**Dataset extract**

○ ○ ○ ○ ○ ○ ○

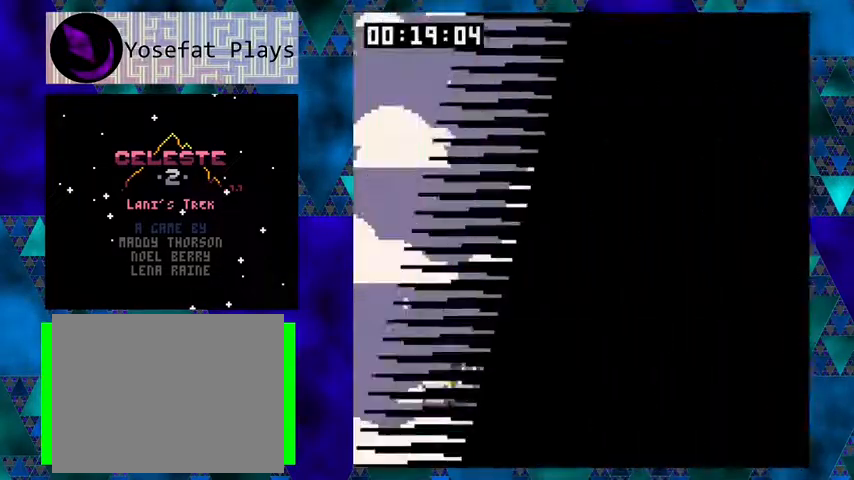
{"buttons": ["DPAD_RIGHT"], "left_stick": "center", "events": [[433, "DPAD_RIGHT", "down"]]}
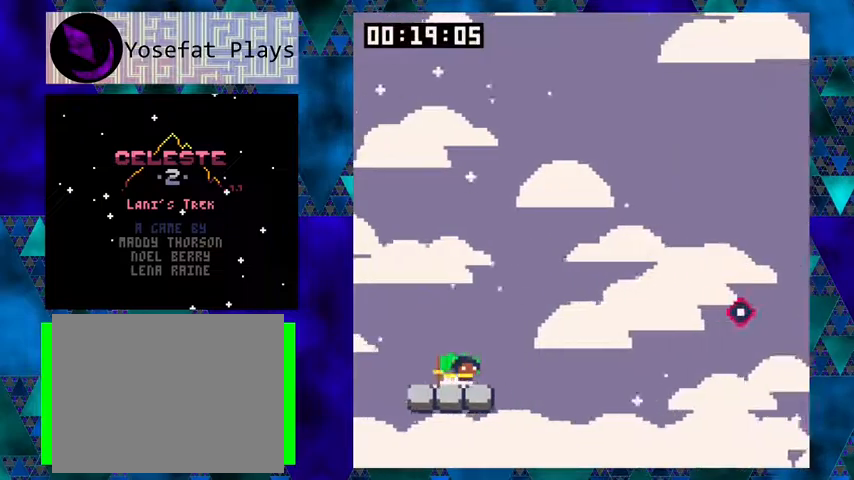
{"buttons": ["Y", "DPAD_RIGHT"], "left_stick": "center", "events": [[100, "B", "down"], [267, "B", "up"], [467, "Y", "down"]]}
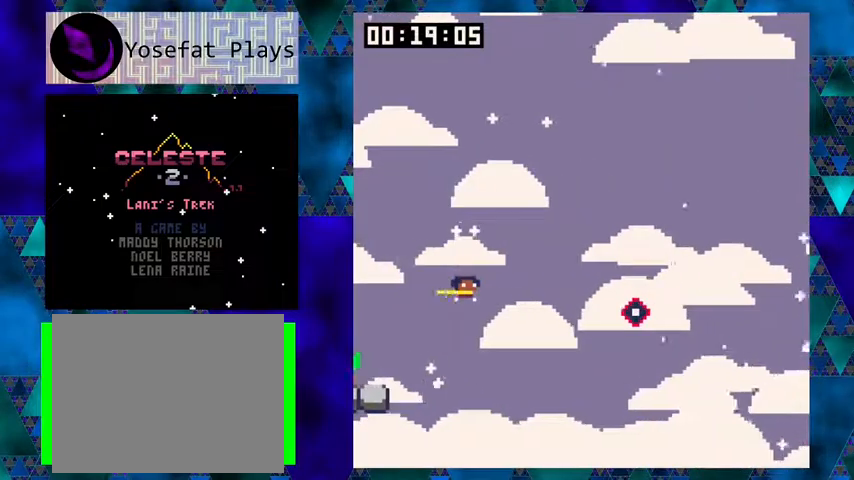
{"buttons": ["DPAD_RIGHT"], "left_stick": "center", "events": [[333, "B", "down"], [467, "B", "up"], [467, "Y", "up"]]}
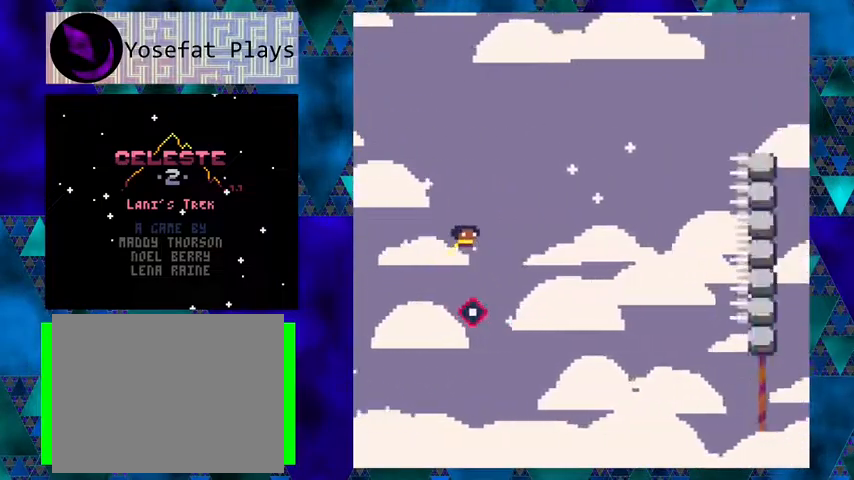
{"buttons": ["Y", "DPAD_RIGHT"], "left_stick": "center", "events": [[333, "Y", "down"]]}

○ ○ ○ ○ ○ ○ ○

**Assignment**
The material above must be set down word for word, with no picture carried over.

**Written response**
{"buttons": ["DPAD_RIGHT"], "left_stick": "center", "events": [[433, "DPAD_RIGHT", "down"]]}
{"buttons": ["Y", "DPAD_RIGHT"], "left_stick": "center", "events": [[100, "B", "down"], [267, "B", "up"], [467, "Y", "down"]]}
{"buttons": ["DPAD_RIGHT"], "left_stick": "center", "events": [[333, "B", "down"], [467, "B", "up"], [467, "Y", "up"]]}
{"buttons": ["Y", "DPAD_RIGHT"], "left_stick": "center", "events": [[333, "Y", "down"]]}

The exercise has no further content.